"""
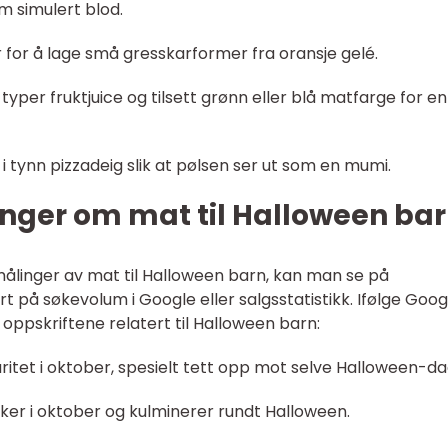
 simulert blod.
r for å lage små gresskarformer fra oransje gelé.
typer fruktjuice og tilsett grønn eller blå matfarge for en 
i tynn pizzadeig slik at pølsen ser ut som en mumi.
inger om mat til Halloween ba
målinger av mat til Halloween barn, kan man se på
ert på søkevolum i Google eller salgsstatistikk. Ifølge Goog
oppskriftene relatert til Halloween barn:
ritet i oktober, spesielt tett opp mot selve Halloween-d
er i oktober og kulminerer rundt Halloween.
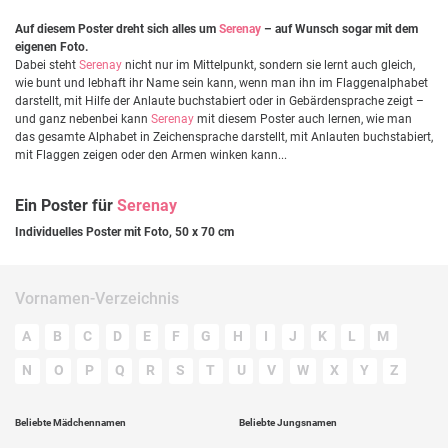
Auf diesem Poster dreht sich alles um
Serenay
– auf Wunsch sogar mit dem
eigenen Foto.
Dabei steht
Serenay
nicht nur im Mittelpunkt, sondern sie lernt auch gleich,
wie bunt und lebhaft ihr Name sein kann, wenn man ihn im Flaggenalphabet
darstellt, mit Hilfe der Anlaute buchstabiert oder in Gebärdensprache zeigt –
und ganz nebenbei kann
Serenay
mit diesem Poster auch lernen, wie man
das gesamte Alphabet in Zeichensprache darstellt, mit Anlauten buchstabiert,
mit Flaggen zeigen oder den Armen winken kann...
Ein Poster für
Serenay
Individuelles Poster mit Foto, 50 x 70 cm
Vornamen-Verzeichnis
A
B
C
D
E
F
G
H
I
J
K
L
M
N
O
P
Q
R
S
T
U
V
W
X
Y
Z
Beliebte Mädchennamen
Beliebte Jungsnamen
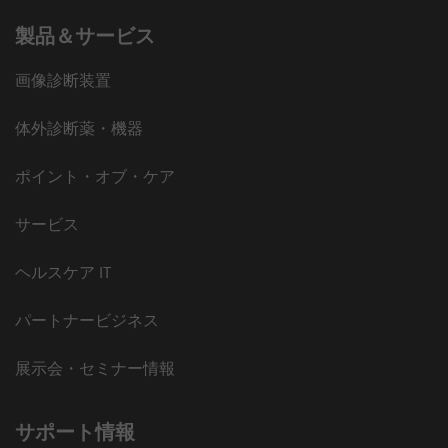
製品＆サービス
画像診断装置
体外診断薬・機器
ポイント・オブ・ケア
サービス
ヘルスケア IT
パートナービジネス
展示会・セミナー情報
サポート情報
"""
# Your goal:
Count the lines in the listing above that contain the string "eller", treating uppercase and lowercase letters as different, and reply with the number alone.

# Solution:
2